В чем же секрет столь сильного воздействия книги на умы читателей? Можно ли считать, что наше воображение поражает только лишь само объективное существование изображенных ужасов, тот факт, что подобные вещи могли иметь место? Конечно, нет — иначе на нас оказывали бы такое же эмоциональное воздействие книги по социальной истории. Мир, изображенный Диккенсом, впечатляет нас в силу своей образной конкретности, которой не обладает даже тщательно документированное историческое исследование. Далеко не всякое' описание жизни бедняков после промышленного переворота производит именно такое впечатление. Действительно, чтение таких вещей, как «Городской рабочий» Хэммондов или «Положение рабочего класса Англии в 1844 году» Энгельса, вызывает у нас не менее сильный отклик, чем чтение «Оливера Твиста», но впечатление, которое мы получаем при этом, носит иной характер, более общий, не такой живой, яркий и интенсивный .

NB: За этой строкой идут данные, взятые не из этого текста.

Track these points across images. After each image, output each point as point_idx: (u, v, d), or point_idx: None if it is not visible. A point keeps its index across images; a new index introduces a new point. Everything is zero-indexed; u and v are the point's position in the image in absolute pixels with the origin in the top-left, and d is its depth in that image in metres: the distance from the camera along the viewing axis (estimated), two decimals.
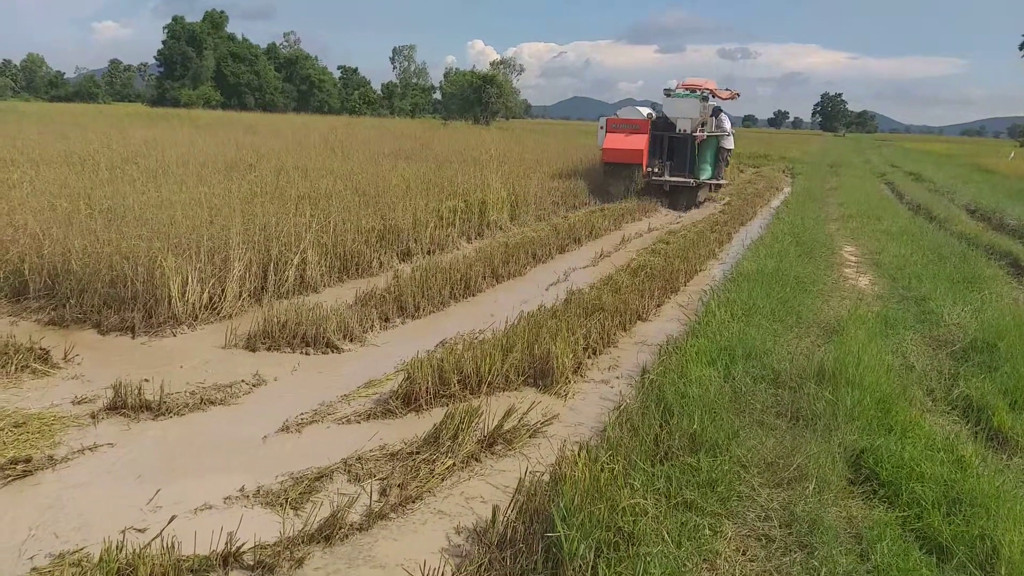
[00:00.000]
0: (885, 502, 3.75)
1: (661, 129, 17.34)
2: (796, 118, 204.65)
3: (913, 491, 3.71)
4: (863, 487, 3.90)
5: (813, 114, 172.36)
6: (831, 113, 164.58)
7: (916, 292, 8.15)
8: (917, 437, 4.27)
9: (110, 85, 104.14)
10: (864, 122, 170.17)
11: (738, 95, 19.63)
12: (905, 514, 3.60)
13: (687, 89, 17.87)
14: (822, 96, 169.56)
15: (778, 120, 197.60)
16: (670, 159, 17.29)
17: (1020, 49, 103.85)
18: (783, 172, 30.10)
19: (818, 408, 4.63)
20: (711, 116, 17.42)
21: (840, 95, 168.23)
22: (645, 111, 17.63)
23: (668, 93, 17.78)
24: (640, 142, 16.70)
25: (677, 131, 17.21)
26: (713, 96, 17.94)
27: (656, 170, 16.98)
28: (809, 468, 3.88)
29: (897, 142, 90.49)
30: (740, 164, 30.00)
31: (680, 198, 16.87)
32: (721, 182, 18.44)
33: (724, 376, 5.20)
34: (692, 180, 16.98)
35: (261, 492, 3.76)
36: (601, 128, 17.41)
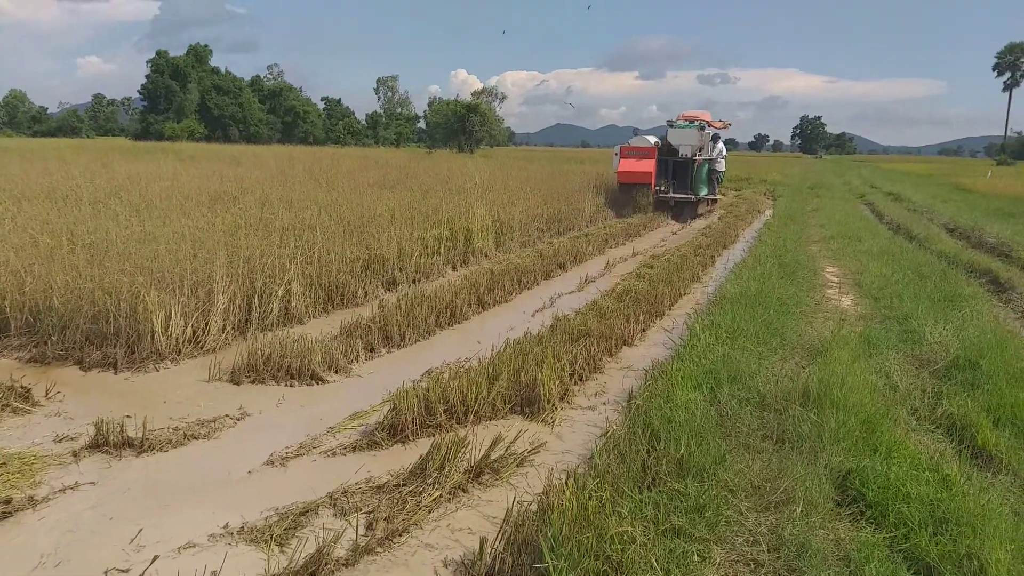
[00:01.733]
0: (872, 523, 3.76)
1: (665, 154, 20.38)
2: (776, 141, 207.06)
3: (900, 511, 3.71)
4: (850, 508, 3.90)
5: (793, 137, 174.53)
6: (811, 135, 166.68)
7: (898, 311, 8.22)
8: (902, 457, 4.29)
9: (93, 119, 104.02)
10: (843, 144, 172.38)
11: (729, 125, 23.37)
12: (892, 535, 3.60)
13: (686, 120, 21.07)
14: (801, 119, 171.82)
15: (759, 143, 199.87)
16: (674, 179, 20.41)
17: (994, 70, 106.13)
18: (764, 195, 30.38)
19: (804, 430, 4.65)
20: (710, 142, 20.64)
21: (819, 118, 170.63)
22: (652, 139, 20.66)
23: (671, 124, 20.99)
24: (649, 166, 19.78)
25: (679, 156, 20.31)
26: (708, 126, 20.96)
27: (663, 188, 20.09)
28: (796, 491, 3.88)
29: (876, 163, 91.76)
30: (722, 187, 30.27)
31: (683, 211, 20.09)
32: (716, 197, 22.36)
33: (710, 400, 5.21)
34: (693, 196, 20.15)
35: (246, 529, 3.71)
36: (616, 155, 20.47)
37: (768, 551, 3.46)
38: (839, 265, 11.94)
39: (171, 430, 4.89)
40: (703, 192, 20.79)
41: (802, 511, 3.71)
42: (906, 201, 26.47)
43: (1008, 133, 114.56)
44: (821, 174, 50.44)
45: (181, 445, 4.74)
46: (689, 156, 20.21)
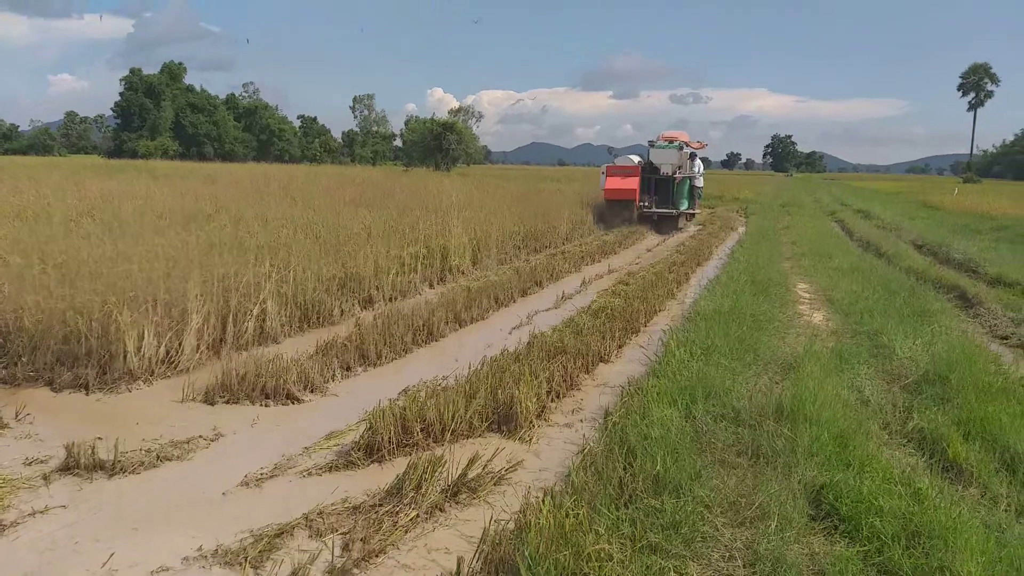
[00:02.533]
0: (846, 537, 3.80)
1: (648, 172, 21.89)
2: (748, 159, 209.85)
3: (873, 525, 3.75)
4: (824, 523, 3.94)
5: (764, 155, 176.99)
6: (782, 154, 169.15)
7: (868, 327, 8.35)
8: (875, 471, 4.34)
9: (66, 137, 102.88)
10: (813, 162, 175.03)
11: (706, 144, 25.27)
12: (866, 548, 3.64)
13: (666, 140, 22.79)
14: (772, 137, 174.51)
15: (731, 161, 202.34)
16: (656, 195, 21.97)
17: (959, 90, 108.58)
18: (737, 212, 30.75)
19: (778, 445, 4.70)
20: (688, 160, 22.44)
21: (790, 136, 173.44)
22: (635, 159, 22.35)
23: (652, 144, 22.75)
24: (634, 183, 21.32)
25: (661, 174, 21.86)
26: (687, 145, 22.96)
27: (646, 204, 21.73)
28: (771, 506, 3.92)
29: (846, 181, 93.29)
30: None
31: (665, 225, 21.82)
32: (695, 211, 24.14)
33: (685, 416, 5.25)
34: (674, 211, 21.94)
35: (220, 551, 3.67)
36: (603, 174, 21.92)
37: (744, 566, 3.48)
38: (811, 281, 12.11)
39: (144, 452, 4.83)
40: (684, 207, 22.46)
41: (777, 526, 3.75)
42: (875, 218, 26.93)
43: (974, 151, 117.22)
44: (792, 192, 51.15)
45: (154, 467, 4.68)
46: (670, 174, 21.81)
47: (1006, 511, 4.18)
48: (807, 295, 11.00)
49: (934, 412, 5.50)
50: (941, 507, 3.94)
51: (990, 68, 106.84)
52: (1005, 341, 8.61)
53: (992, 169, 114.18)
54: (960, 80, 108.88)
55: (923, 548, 3.55)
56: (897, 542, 3.61)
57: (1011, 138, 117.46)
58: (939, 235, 18.99)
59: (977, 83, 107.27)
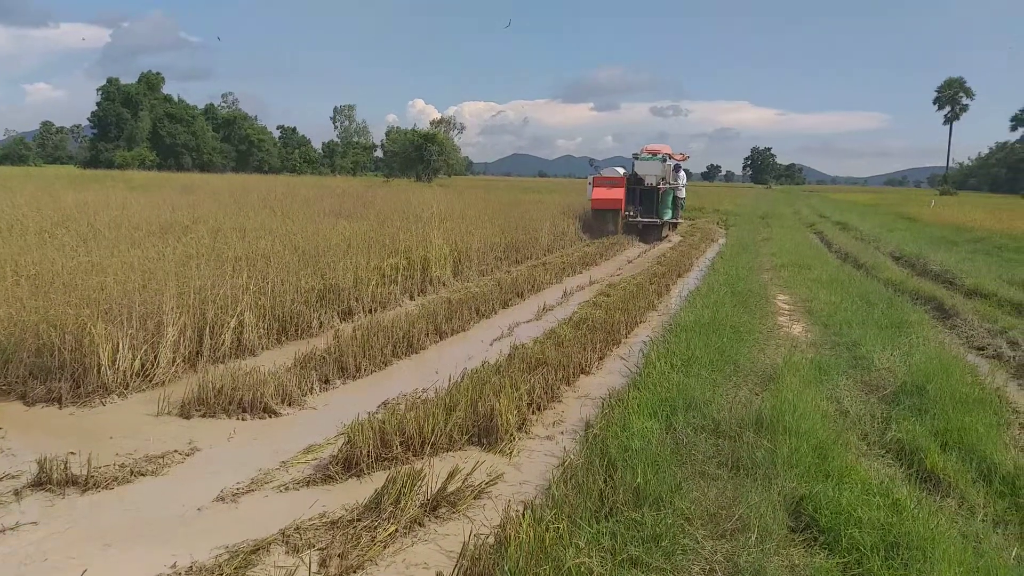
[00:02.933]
0: (826, 548, 3.80)
1: (633, 183, 22.80)
2: (728, 171, 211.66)
3: (852, 536, 3.76)
4: (804, 534, 3.95)
5: (744, 167, 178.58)
6: (761, 166, 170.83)
7: (847, 338, 8.41)
8: (854, 482, 4.36)
9: (42, 147, 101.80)
10: (793, 174, 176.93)
11: (688, 157, 26.80)
12: (845, 560, 3.65)
13: (650, 153, 23.93)
14: (752, 150, 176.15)
15: (711, 174, 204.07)
16: (641, 205, 22.88)
17: (935, 104, 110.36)
18: (718, 224, 30.99)
19: (757, 456, 4.70)
20: (672, 172, 23.52)
21: (769, 149, 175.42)
22: (621, 170, 23.07)
23: (636, 156, 23.84)
24: (619, 193, 22.08)
25: (645, 184, 22.81)
26: (670, 158, 24.05)
27: (631, 213, 22.54)
28: (751, 518, 3.91)
29: (824, 193, 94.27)
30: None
31: (649, 234, 22.68)
32: (678, 221, 25.25)
33: (666, 428, 5.25)
34: (658, 220, 22.95)
35: (194, 568, 3.60)
36: (590, 184, 22.67)
37: None
38: (790, 293, 12.19)
39: (117, 467, 4.74)
40: (667, 216, 23.59)
41: (757, 538, 3.75)
42: (854, 230, 27.22)
43: (950, 164, 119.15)
44: (772, 204, 51.63)
45: (128, 482, 4.60)
46: (654, 185, 22.82)
47: (983, 521, 4.21)
48: (787, 306, 11.07)
49: (912, 423, 5.54)
50: (919, 518, 3.96)
51: (965, 82, 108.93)
52: (981, 352, 8.70)
53: (968, 181, 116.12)
54: (936, 94, 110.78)
55: (902, 559, 3.56)
56: (876, 553, 3.62)
57: (986, 151, 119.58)
58: (916, 247, 19.22)
59: (952, 97, 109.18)
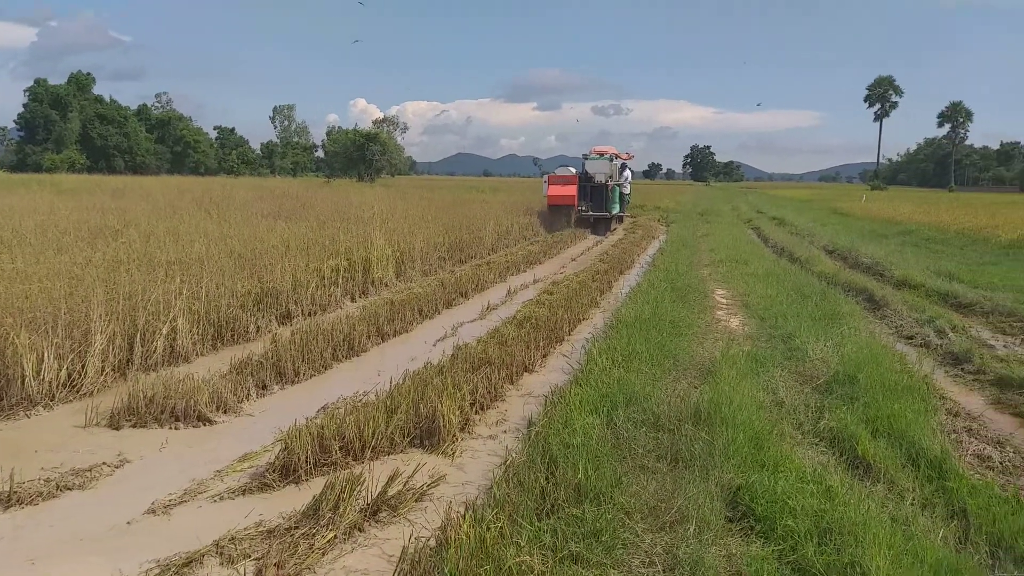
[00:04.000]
0: (762, 537, 3.87)
1: (584, 181, 24.94)
2: (669, 169, 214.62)
3: (787, 524, 3.84)
4: (740, 524, 4.01)
5: (684, 165, 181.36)
6: (701, 164, 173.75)
7: (782, 330, 8.60)
8: (788, 471, 4.45)
9: None
10: (731, 171, 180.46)
11: (633, 156, 30.03)
12: (781, 547, 3.72)
13: (598, 153, 26.34)
14: (692, 148, 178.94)
15: (652, 172, 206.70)
16: (591, 200, 24.97)
17: (865, 101, 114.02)
18: (659, 221, 31.44)
19: (696, 449, 4.76)
20: (618, 170, 26.23)
21: (708, 147, 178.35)
22: (572, 169, 25.18)
23: (586, 156, 26.27)
24: (573, 191, 24.32)
25: (595, 182, 25.04)
26: (616, 157, 26.57)
27: (583, 208, 24.66)
28: (689, 509, 3.96)
29: (762, 189, 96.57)
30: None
31: (600, 226, 24.81)
32: (624, 215, 28.30)
33: (606, 423, 5.28)
34: (607, 214, 25.22)
35: None
36: (545, 182, 24.80)
37: (664, 571, 3.51)
38: (728, 287, 12.43)
39: (42, 481, 4.56)
40: (615, 211, 26.02)
41: (695, 529, 3.79)
42: (789, 225, 27.95)
43: (880, 160, 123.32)
44: (711, 201, 52.63)
45: (53, 497, 4.42)
46: (603, 182, 25.13)
47: (912, 504, 4.35)
48: (724, 300, 11.28)
49: (844, 411, 5.69)
50: (851, 503, 4.07)
51: (894, 81, 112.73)
52: (910, 341, 9.00)
53: (898, 177, 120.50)
54: (867, 92, 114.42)
55: (835, 544, 3.65)
56: (810, 540, 3.70)
57: (914, 147, 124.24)
58: (849, 240, 19.82)
59: (882, 95, 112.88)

Наиболее очевидное различие между «Оливером Твистом» и книгой по социальной истории состоит, конечно, в том, что в романе выведены персонажи, которых мы воспринимаем как живых людей, за чьими жизненными перипетиями мы с интересом следим, чьи чувства разделяем.
Но это различие, по-моему, не так существенно, как нам кажется. Ведь по сути дела мы воспринимаем мир, изображенный в «Оливере Твисте», совершенно иначе, чем мир, встающий со страниц «Эммы». Мы не так уж много знаем о персонажах «Оливера Твиста», даже о самом Оливере; да не так уж и близки нашему сердцу чувства этих персонажей, их побуждения и переживания. Мы жалеем Оливера; мы — на его стороне; но наше сочувствие ему мало чем отличается от сочувствия любому ребенку, которого обижают на улице. Мы возмущаемся, и это возмущение, несомненно, идет в конечном итоге от сознания нашей человеческой общности с этим ребенком, от своего рода отождествления нас самих с ним, страдающим и борющимся; но в общем-то мы не очень глубоко за него переживаем.
В знаменитом эпизоде, когда Оливер просит добавки, нас берет за душу отнюдь не родственный отклик на конкретные чувства и переживания Оливера; мы не сопереживаем вместе с ним так, как мы сопереживаем с мисс Бейтс на Бокс-хилл. В этом смысле Оливер менее близок нам и значит для нас меньше, нежели мисс Бейтс и Эмма. Но зато в другом смысле он значит для нас несравненно больше. Когда Оливер подходит к надзирателю работного дома и просит еще каши, в действие вступают такие силы, которые заставят содрогнуться весь мир Джейн Остин. Эта сцена глубоко нас затрагивает, заставляя почувствовать себя соучастниками происходящего, не потому, что действующим лицом является именно Оливер, не потому, что Оливер душевно близок нам (хотя, конечно, какой-то элемент такой близости здесь присутствует). Мы чувствуем себя кровно заинтересованными потому, что дело тут идет о каждом голодном сироте во всем мире; более того, о каждом бедняке, о каждом угнетенном, о каждом голодающем; надзиратель работного дома (он даже не назван в романе по имени) воспринимается нами не как конкретная личность, а как олицетворение всякого агента-исполнителя в любой системе угнетения. Вот почему миллионам людей во всем мире (в том числе и множеству людей, которые не прочли ни единой страницы Диккенса) понятно то, что произошло в работном доме, где обитал Оливер Твист, тогда как происходящее в доме на Бокс-хилл доступно пониманию сравнительно немногих.